Se pasó por la cara las manos calientes, que le parecieron más suaves que de costumbre, impregnadas de un perfume que se esfumaba cuando intentaba fijarlo en su nariz, pero que vibraba alrededor suyo, como sucede con el aroma de ciertas plantas olorosas de hojas frágiles. En ese instante, en la habitación de Vinca brilló, y se desvaneció poco después, el resplandor de una lámpara entre las hojas de la ventana.
«Está despierta. Acaba de mirar la hora. ¿Por qué no dormirá?».
A través de las paredes vio cómo Vinca, extendiendo un brazo, encendía la lámpara, miraba el pequeño reloj colgado de la cama de cobre y volvía a echar sobre la almohada, tras apagar la lámpara, su cabeza y su pelo, que olía a niño limpio y a lavanda. Adivinó que, a causa de la noche bochornosa, tenía al aire sus hombros morenos, tachonados de blanco en la zona donde los tirantes de bañador la protegían del sol; y la forma del cuerpo largo y vigoroso de su amiga —cuerpo familiar, provisto cada año de bellezas nuevas y previstas— se le apareció, llenándole de estupor.

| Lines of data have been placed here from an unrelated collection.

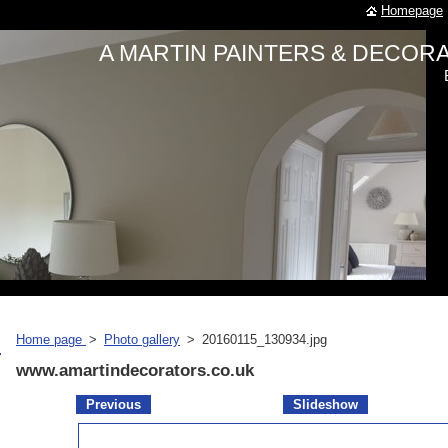
Homepage
A MARTIN PAINTERS & DECO
Home page
>
Photo gallery
>
20160115_130934.jpg
www.amartindecorators.co.uk
Previous
Slideshow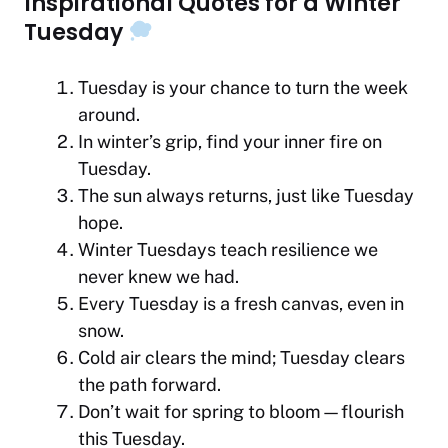
Inspirational Quotes for a Winter
Tuesday
Tuesday is your chance to turn the week
around.
In winter’s grip, find your inner fire on
Tuesday.
The sun always returns, just like Tuesday
hope.
Winter Tuesdays teach resilience we
never knew we had.
Every Tuesday is a fresh canvas, even in
snow.
Cold air clears the mind; Tuesday clears
the path forward.
Don’t wait for spring to bloom—flourish
this Tuesday.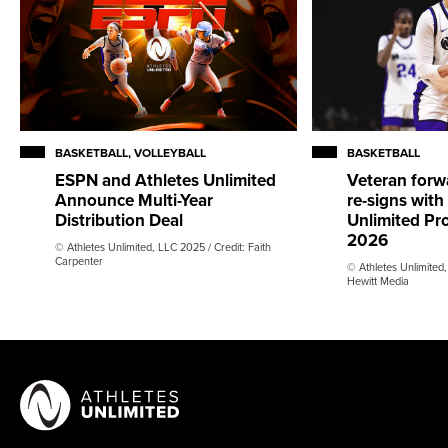
BASKETBALL, VOLLEYBALL
BASKETBALL
ESPN and Athletes Unlimited
Veteran forw
Announce Multi-Year
re-signs with
Distribution Deal
Unlimited Pro
2026
© Athletes Unlimited, LLC 2025 / Credit: Faith
Carpenter
© Athletes Unlimited,
Hewitt Media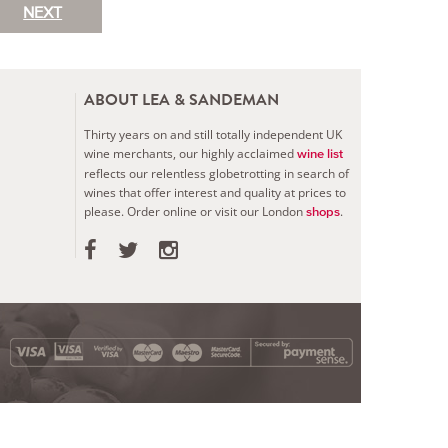
NEXT
ABOUT LEA & SANDEMAN
Thirty years on and still totally independent UK
wine merchants, our highly acclaimed
wine list
reflects our relentless globetrotting in search of
wines that offer interest and quality at prices to
please.
Order online or visit our London
.
shops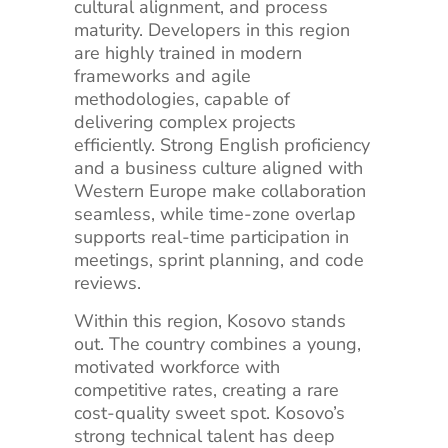
cultural alignment, and process
maturity. Developers in this region
are highly trained in modern
frameworks and agile
methodologies, capable of
delivering complex projects
efficiently. Strong English proficiency
and a business culture aligned with
Western Europe make collaboration
seamless, while time-zone overlap
supports real-time participation in
meetings, sprint planning, and code
reviews.
Within this region, Kosovo stands
out. The country combines a young,
motivated workforce with
competitive rates, creating a rare
cost-quality sweet spot. Kosovo’s
strong technical talent has deep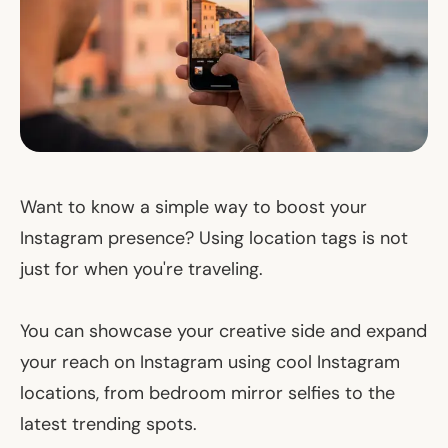
Want to know a simple way to boost your
Instagram presence? Using location tags is not
just for when you're traveling.
You can showcase your creative side and expand
your reach on Instagram using cool Instagram
locations, from bedroom mirror selfies to the
latest trending spots.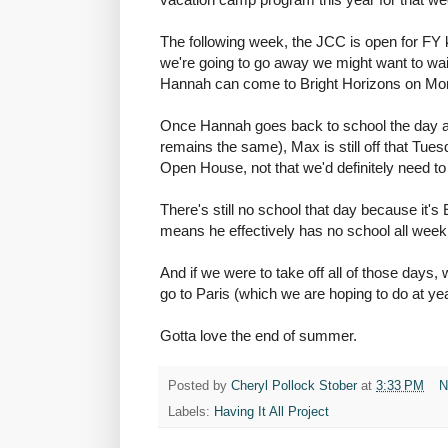
The following week, the JCC is open for FY
we're going to go away we might want to wai
Hannah can come to Bright Horizons on Mo
Once Hannah goes back to school the day a
remains the same), Max is still off that T
Open House, not that we'd definitely need to
There's still no school that day because it
means he effectively has no school all week
And if we were to take off all of those days, 
go to Paris (which we are hoping to do at ye
Gotta love the end of summer.
Posted by
Cheryl Pollock Stober
at
3:33 PM
N
Labels:
Having It All Project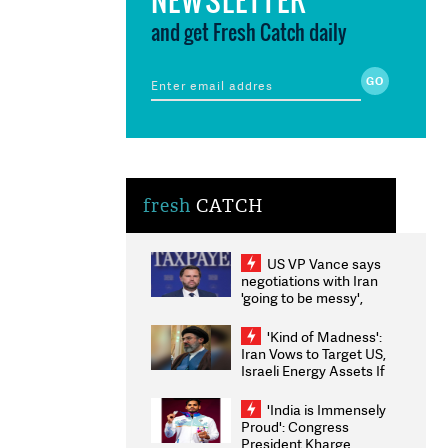
and get Fresh Catch daily
fresh
CATCH
US VP Vance says
negotiations with Iran
'going to be messy',
'take some time'
'Kind of Madness':
Iran Vows to Target US,
Israeli Energy Assets If
Attacked as Trump
Weighs Fresh Strikes
'India is Immensely
Proud': Congress
President Kharge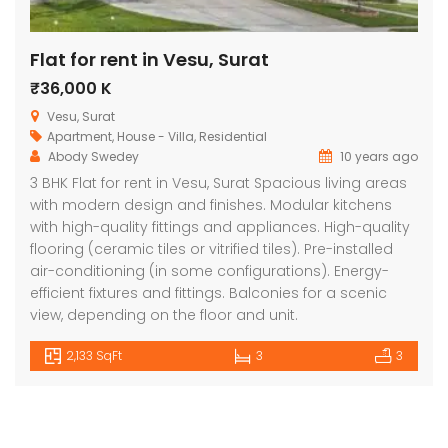
Flat for rent in Vesu, Surat
₹36,000 K
Vesu, Surat
Apartment
,
House - Villa
,
Residential
Abody Swedey
10 years ago
3 BHK Flat for rent in Vesu, Surat Spacious living areas
with modern design and finishes. Modular kitchens
with high-quality fittings and appliances. High-quality
flooring (ceramic tiles or vitrified tiles). Pre-installed
air-conditioning (in some configurations). Energy-
efficient fixtures and fittings. Balconies for a scenic
view, depending on the floor and unit.
2,133 SqFt
3
3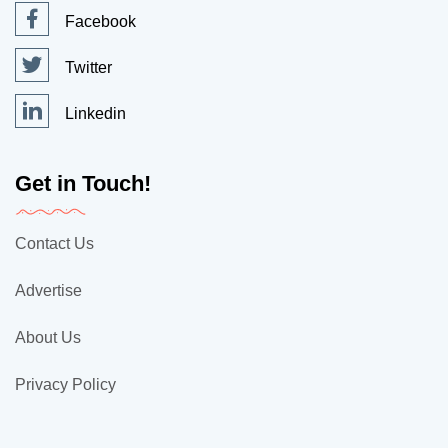
Facebook
Twitter
Linkedin
Get in Touch!
Contact Us
Advertise
About Us
Privacy Policy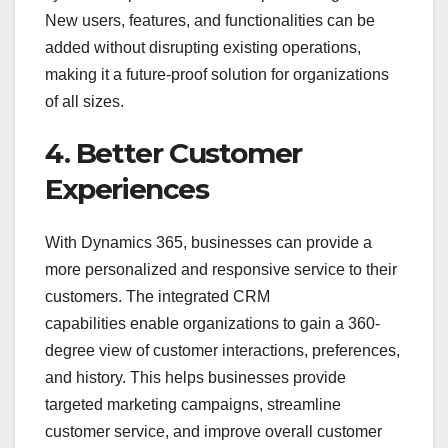
New users, features, and functionalities can be
added without disrupting existing operations,
making it a future-proof solution for organizations
of all sizes.
4. Better Customer
Experiences
With Dynamics 365, businesses can provide a
more personalized and responsive service to their
customers. The integrated CRM
capabilities enable organizations to gain a 360-
degree view of customer interactions, preferences,
and history. This helps businesses provide
targeted marketing campaigns, streamline
customer service, and improve overall customer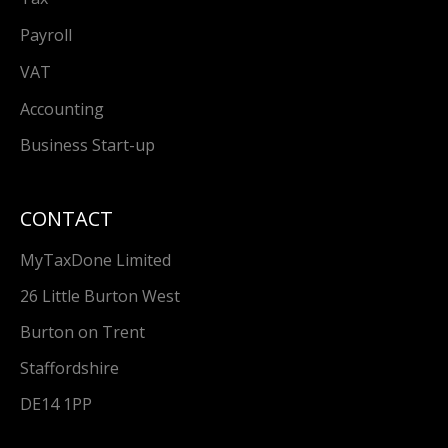
Payroll
VAT
Accounting
Business Start-up
CONTACT
MyTaxDone Limited
26 Little Burton West
Burton on Trent
Staffordshire
DE14 1PP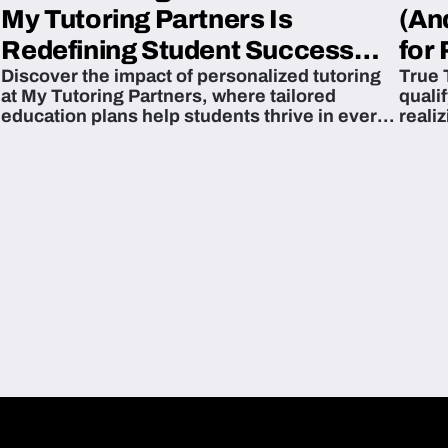
My Tutoring Partners Is
(An
Redefining Student Success
for 
Discover the impact of personalized tutoring
True 
Across The U.S.
at My Tutoring Partners, where tailored
quali
education plans help students thrive in every
reali
subject.
attain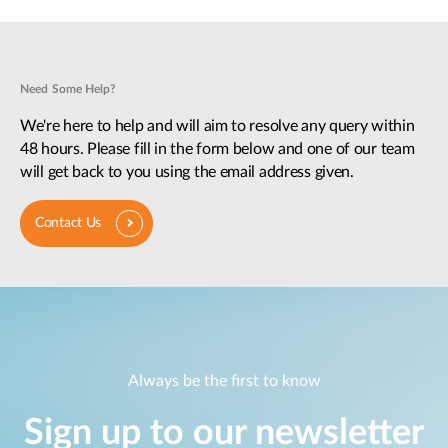
Need Some Help?
We're here to help and will aim to resolve any query within
48 hours. Please fill in the form below and one of our team
will get back to you using the email address given.
Contact Us
Always be the first to know
Sign up to our newsletter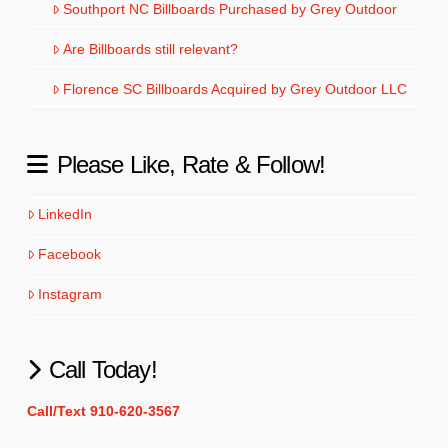
Southport NC Billboards Purchased by Grey Outdoor
Are Billboards still relevant?
Florence SC Billboards Acquired by Grey Outdoor LLC
Please Like, Rate & Follow!
LinkedIn
Facebook
Instagram
Call Today!
Call/Text 910-620-3567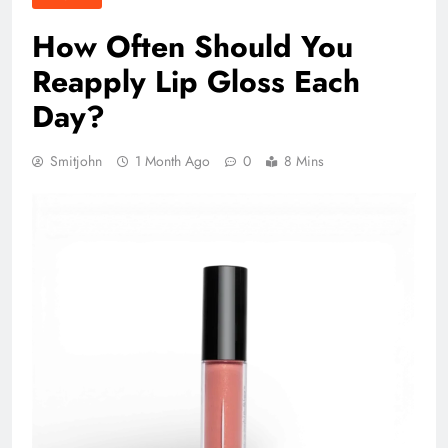
How Often Should You
Reapply Lip Gloss Each
Day?
Smitjohn
1 Month Ago
0
8 Mins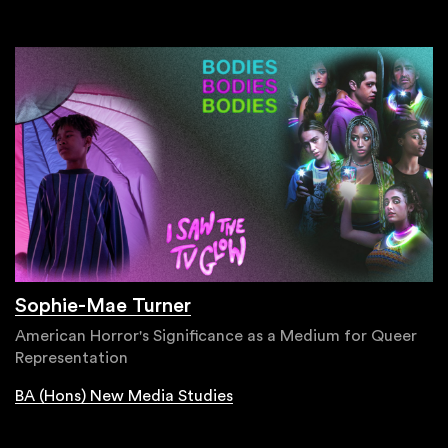
Sophie-Mae Turner
American Horror's Significance as a Medium for Queer
Representation
BA (Hons) New Media Studies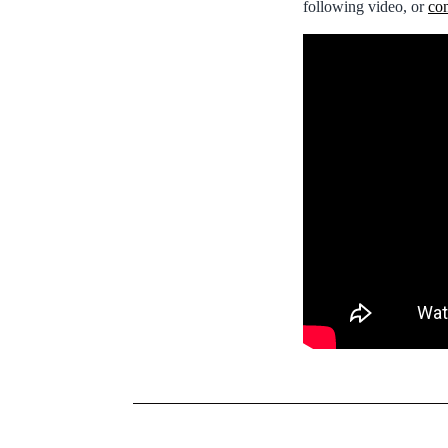
following video, or
con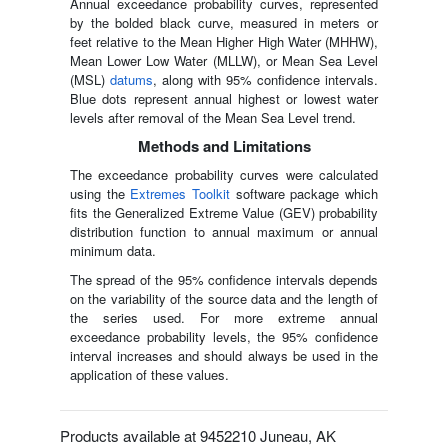
Annual exceedance probability curves, represented
by the bolded black curve, measured in meters or
feet relative to the Mean Higher High Water (MHHW),
Mean Lower Low Water (MLLW), or Mean Sea Level
(MSL)
datums
, along with 95% confidence intervals.
Blue dots represent annual highest or lowest water
levels after removal of the Mean Sea Level trend.
Methods and Limitations
The exceedance probability curves were calculated
using the
Extremes Toolkit
software package which
fits the Generalized Extreme Value (GEV) probability
distribution function to annual maximum or annual
minimum data.
The spread of the 95% confidence intervals depends
on the variability of the source data and the length of
the series used. For more extreme annual
exceedance probability levels, the 95% confidence
interval increases and should always be used in the
application of these values.
Products available at 9452210 Juneau, AK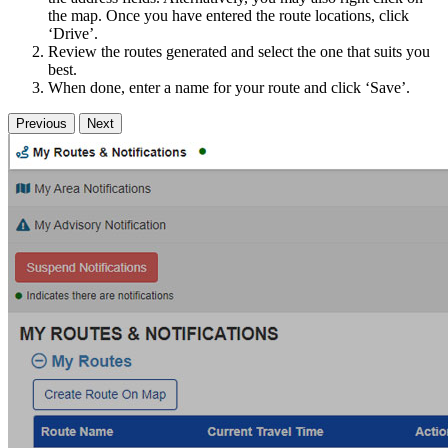
the map. Once you have entered the route locations, click
‘Drive’.
Review the routes generated and select the one that suits you
best.
When done, enter a name for your route and click ‘Save’.
Previous
Next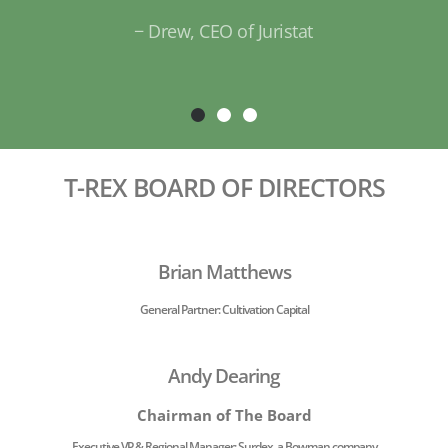
− Dr. Chris Ho, Drug Design Methodol
Recipient of the 2018 St. Louis Mayor's I
Award
T-REX BOARD OF DIRECTORS
Brian Matthews
General Partner: Cultivation Capital
Andy Dearing
Chairman of The Board
Executive VP & Regional Manager: Surdex, a Bowman company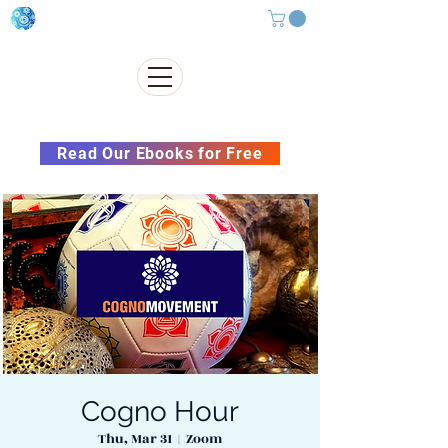
Subscribe to our Newsletter &
Read Our Ebooks for Free
Cogno Hour
Thu, Mar 31
  |  
Zoom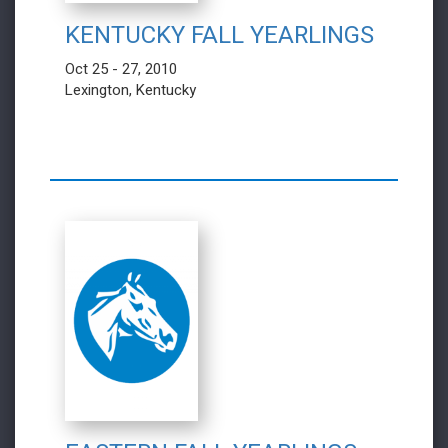
KENTUCKY FALL YEARLINGS
Oct 25 - 27, 2010
Lexington, Kentucky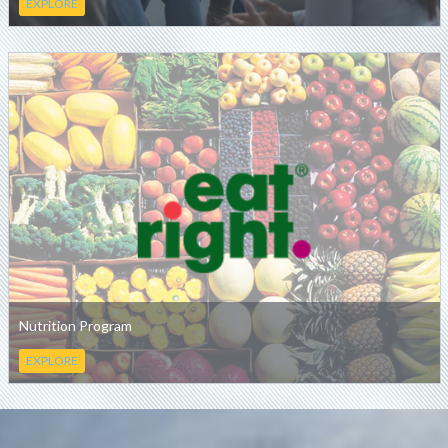
EXPLORE
Nutrition Program
EXPLORE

¿Qué tenían en común este cuerpo, el empleo que el amor podía hacer de él, sus fines inevitables, y el destino de otro cuerpo de mujer, de una implacabilidad apasionada y de una encantadora e hipócrita pedagogía?
—No volveré más con ella —dijo en voz alta.
Hasta ayer mismo, Philippe no había dejado de medir, con ánimo paciente, el tiempo que faltaba para que Vinca le perteneciera. Hoy, empalidecido por una enseñanza que dejaba en su cuerpo el temblor y la suavidad de la derrota, retrocedía con todo su ser ante una imagen insensata…
—¡Nunca jamás!…
El alba apuntaba con rapidez. Pero ninguna ráfaga de viento venía a disipar la bruma salina, a la que iba ganando terreno el rojo de la aurora. Philippe traspasó el umbral de la casa y subió sin hacer ruido a su habitación, cargada todavía del calor sofocante de la noche; abrió los postigos y se apresuró en afrontar ante un espejo su nuevo rostro de hombre…
En un rostro enflaquecido por el cansancio, vio dos ojos lánguidos agrandados por las ojeras, unos labios que, por haber tocado una boca roja, conservaban un poco de carmín, y un pelo negro desordenado sobre la frente —rasgos lastimosos, y menos parecidos a los de un hombre que a los de una joven dolorida.